Surely this would pass security, right?

I needed to find a username and password to a computer, but it was behind a lot of locked doors. Naturally I was hasitant, but when I was finally out of options, I pulled out the GEP gun between a lot of guards who were still on my side. I fired a rocket, blew up a door, walked through, picked up some stuff, went out and the guards didn't mind. I got my password, sent the transmission and became enemy of the state.

This strategy got its hilarious peak when I was infiltrating the office building in Hong Kong. JC Denton pretends to be a new employee and everybody claims to be watching him and saying that he shouldn't try anything funny. At a point I had to get a password from a locked cupboard in a full meeting room, so I pull out a grenade, blow up the cupboard and everybody flees the room. I walk out of the room and nobody suspects me. The most weird moment was when I blew up the 2 guards in the huge, red hall. They both walk asynchonally up and down the hall, so I tried to hit them with one rocket when they meet eachother halfway. I shot the rocket and apparently the distance was long enough for nobody to see it. Eventually you'll need to download a code from a computer. This computer is in a very isolated spot with not that much people around. When you are at the computer practically nobody can see you. Yet, when I transmitted the code, an action that should not attract as much attention as, say, an explosion, everybody was out to get me. Oh well...

So, is Deus-Ex solvable with just weapons? The answer: No, but it should be. Practically you can blow up every door and if you can't, you can find a key or a code for it. There is one place where you need to break in a place with a multitool to get your stuff back, but there are enough multitools lying around to hack it without any electronics skill. Unfortunatly, I encountered a very nasty bug that's only hindering this kind of play-through. After I defeated Walten Simons in the submarine base the game didn't want me to open doors the conventional way anymore. Keys, lockpicks and multitools were still usefull, but numeric locks and computers suddenly refused every pass and code. In the submarine base I had no other choice than to fill in a little computer hacking, hack a terminal and open the doors.
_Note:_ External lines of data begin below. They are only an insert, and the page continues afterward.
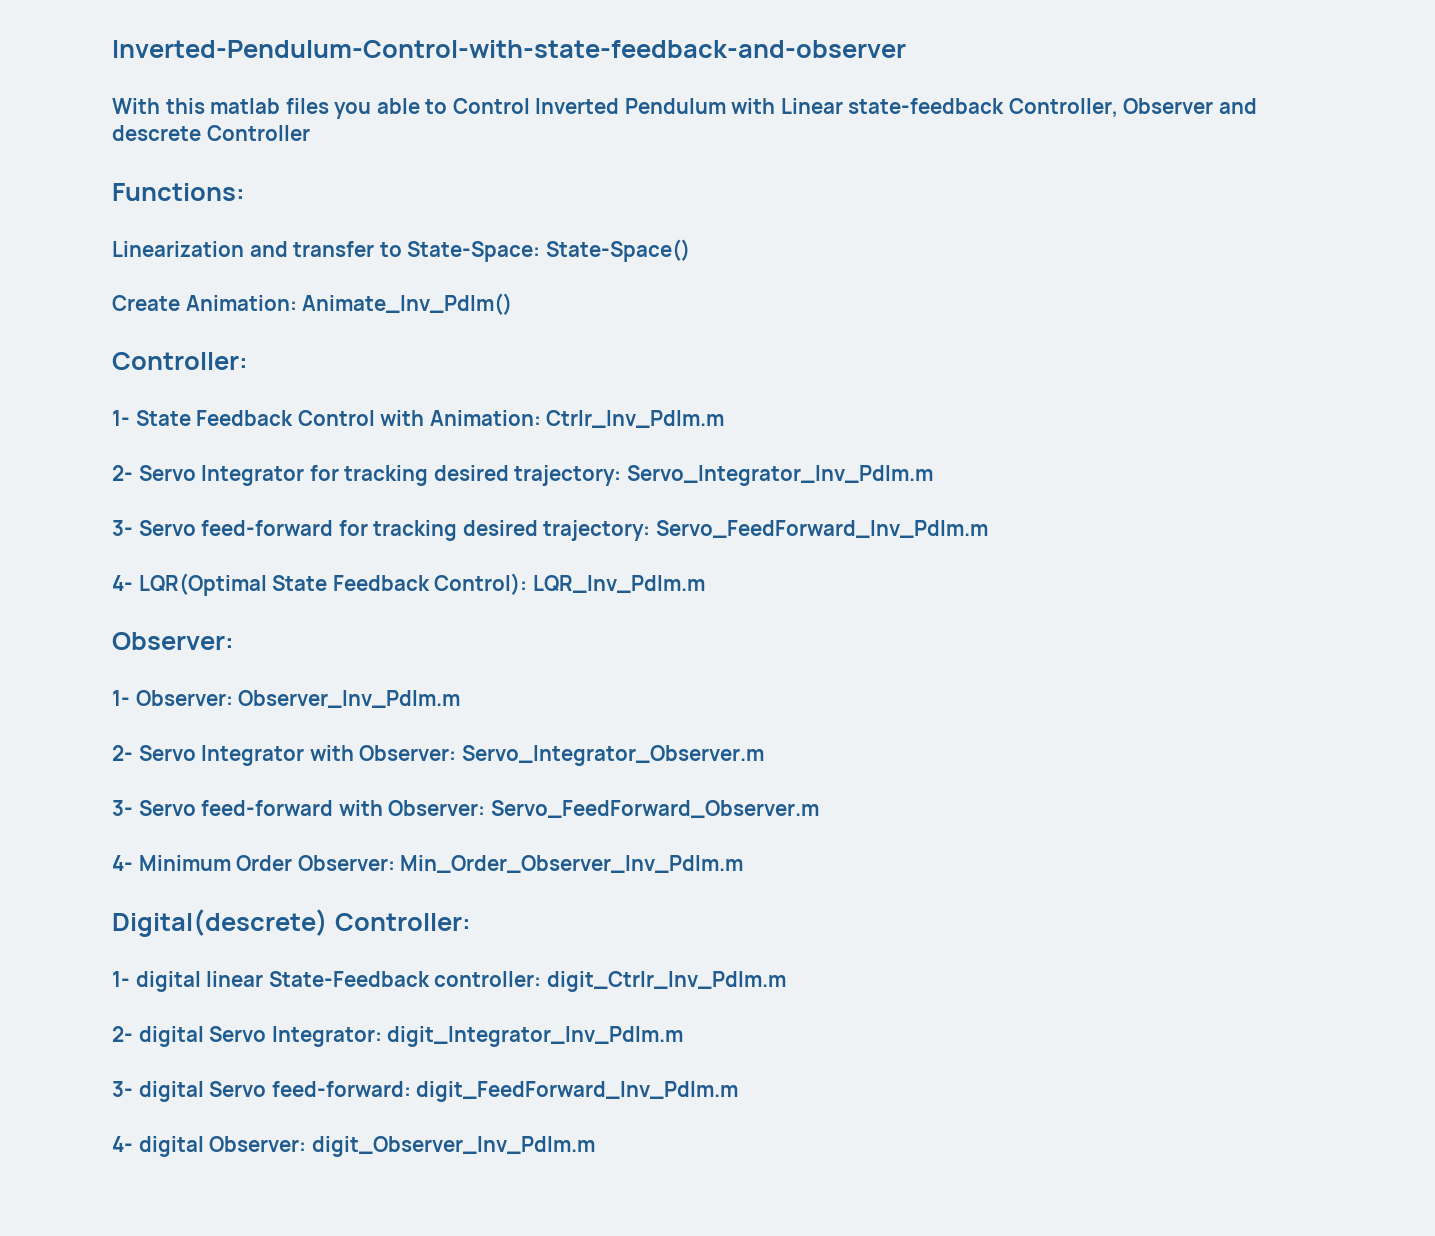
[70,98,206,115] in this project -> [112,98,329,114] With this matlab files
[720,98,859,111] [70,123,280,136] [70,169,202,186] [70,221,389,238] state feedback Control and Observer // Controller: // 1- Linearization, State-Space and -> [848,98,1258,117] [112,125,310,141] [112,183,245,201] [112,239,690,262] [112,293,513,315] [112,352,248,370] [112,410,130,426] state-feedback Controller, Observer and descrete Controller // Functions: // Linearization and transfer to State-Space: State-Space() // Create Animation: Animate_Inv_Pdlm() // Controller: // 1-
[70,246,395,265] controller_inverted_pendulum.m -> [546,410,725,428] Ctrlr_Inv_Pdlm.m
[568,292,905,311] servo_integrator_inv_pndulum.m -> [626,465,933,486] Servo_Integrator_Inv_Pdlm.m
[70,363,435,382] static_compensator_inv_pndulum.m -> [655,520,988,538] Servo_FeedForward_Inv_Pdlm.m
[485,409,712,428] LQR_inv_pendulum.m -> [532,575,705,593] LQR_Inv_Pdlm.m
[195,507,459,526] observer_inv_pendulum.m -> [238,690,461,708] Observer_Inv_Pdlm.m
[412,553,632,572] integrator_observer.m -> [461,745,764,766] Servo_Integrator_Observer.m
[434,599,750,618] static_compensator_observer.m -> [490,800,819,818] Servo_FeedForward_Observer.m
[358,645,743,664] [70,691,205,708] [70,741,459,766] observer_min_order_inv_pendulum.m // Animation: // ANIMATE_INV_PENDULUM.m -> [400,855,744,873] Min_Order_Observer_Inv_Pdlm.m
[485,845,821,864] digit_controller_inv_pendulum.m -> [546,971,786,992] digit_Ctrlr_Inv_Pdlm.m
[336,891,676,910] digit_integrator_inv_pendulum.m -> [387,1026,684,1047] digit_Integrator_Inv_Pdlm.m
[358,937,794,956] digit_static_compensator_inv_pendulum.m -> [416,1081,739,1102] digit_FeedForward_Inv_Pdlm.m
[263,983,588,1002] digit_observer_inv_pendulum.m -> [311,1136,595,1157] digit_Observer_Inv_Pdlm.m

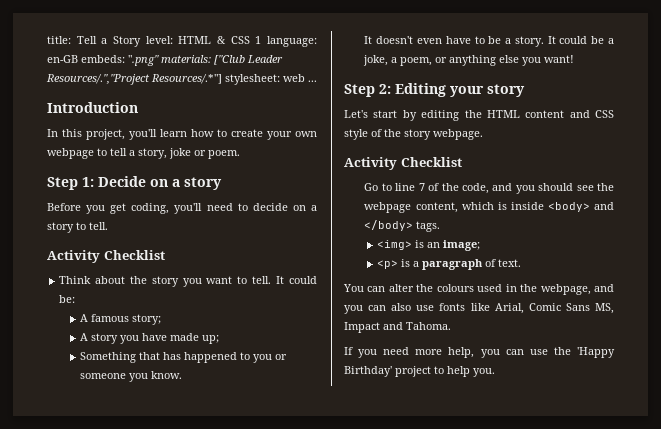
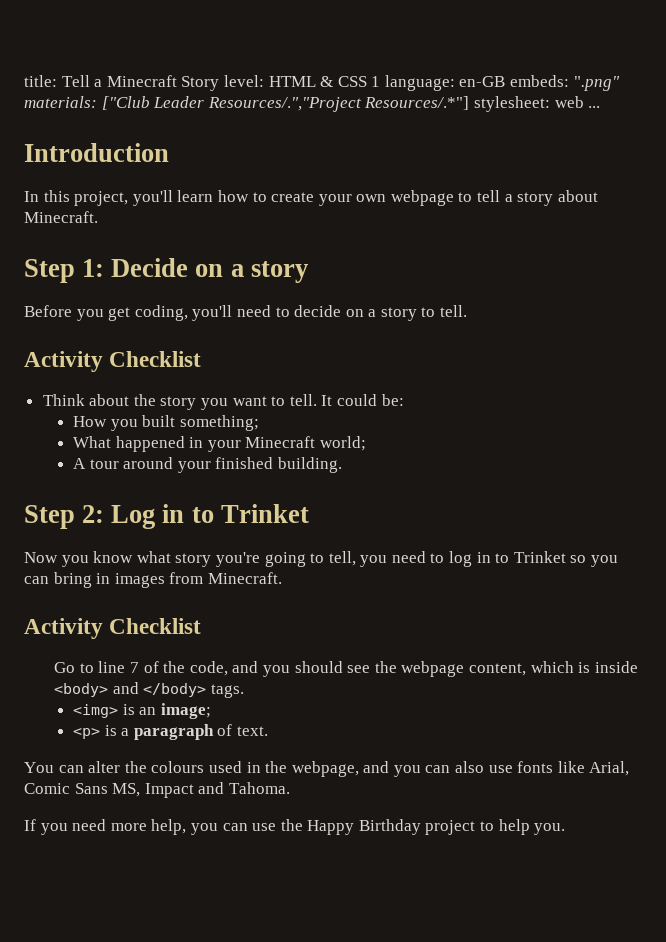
(108, 41) none -> [106,75,177,87] Minecraft
[138,148,240,159] story, joke or poem. -> [517,190,598,206] [24,211,98,223] story about Minecraft.
[79,314,161,325] [79,333,219,344] [79,352,287,363] [79,371,182,382] [364,36,615,47] [363,55,575,66] [344,83,525,97] [344,110,614,121] [344,129,483,140] A famous story; // A story you have made up; // Something that has happened to you or someone you know. // It doesn't even have to be a story. It could be a joke, a poem, or anything else you want! // Step 2: Editing your story // Let's start by editing the HTML content and CSS style of the story webpage. -> [73,415,259,431] [73,436,366,452] [73,457,342,473] [24,504,309,529] [24,551,619,567] [24,572,282,588] How you built something; // What happened in your Minecraft world; // A tour around your finished building. // Step 2: Log in to Trinket // Now you know what story you're going to tell, you need to log in to Trinket so you can bring in images from Minecraft.
[577,347,615,358] [344,366,392,377] 'Happy Birthday' -> [307,819,421,835] Happy Birthday

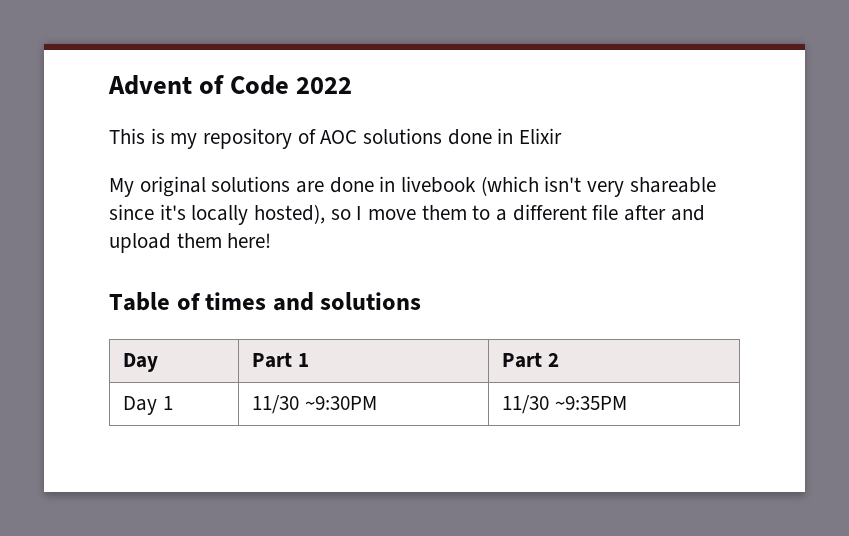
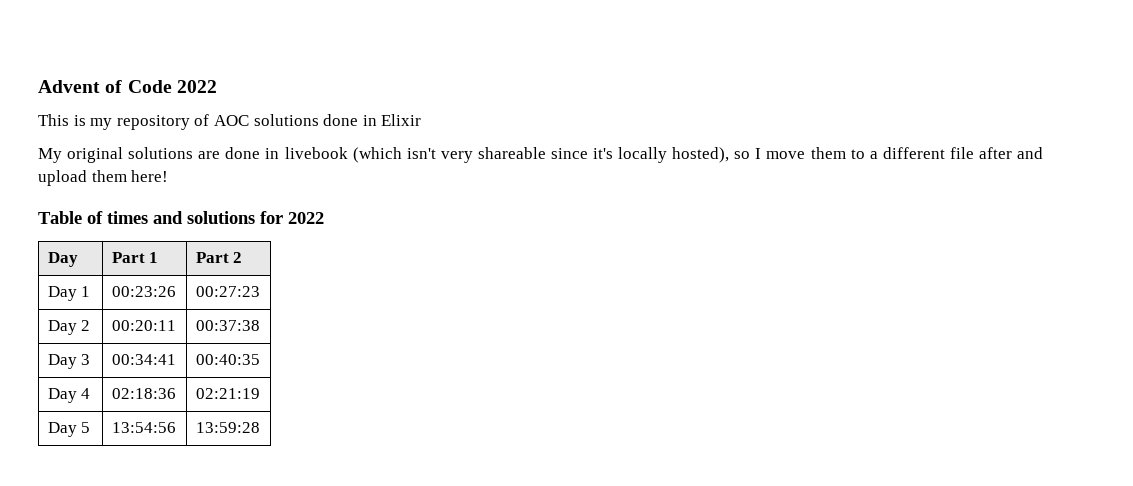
(422, 301) none -> [260,211,324,224] for 2022
[252,395,378,414] [502,395,628,414] 11/30 ~9:30PM | 11/30 ~9:35PM -> [111,286,176,297] [195,286,260,297] [47,320,91,335] [111,320,176,331] [195,320,260,331] [47,354,91,369] [111,354,176,365] [195,354,260,365] [47,388,91,403] [111,388,176,399] [195,388,260,399] [47,422,91,437] [111,422,176,433] [195,422,260,433] 00:23:26 | 00:27:23 // Day 2 | 00:20:11 | 00:37:38 // Day 3 | 00:34:41 | 00:40:35 // Day 4 | 02:18:36 | 02:21:19 // Day 5 | 13:54:56 | 13:59:28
I got to the final part where you defeat the evil mastermind Bob Page, but every alternative ending is blocked by numeric locks and impenetrable doors. I had no multitool on me and I couldn't find any of them. I was inevitably stuck.

Got this pic probably from very demotivational

As said in my Motorhead review, Deus-Ex's graphics didn't age well, but weird play-throughs like this make it so much more fun than the games nowadays. If you are interested in screwing around with games, you should check this anti-walkthrough. There should be more of games like this, butI don't think you can make a game like the first Deus-Ex anymore. With the graphic standard being this high, I doubt you can get enough artists together for a reasonable price to make a game with this much options and so much locations. The follow up 'Deus-Ex Invisible war' failed miserably due to everything that can make a complete seperate rant that will someday end up here. They are trying again with Deus-Ex Human revolution which at least has a better premise than Invisible war, but I still have to see the feeling I had of the first being matched.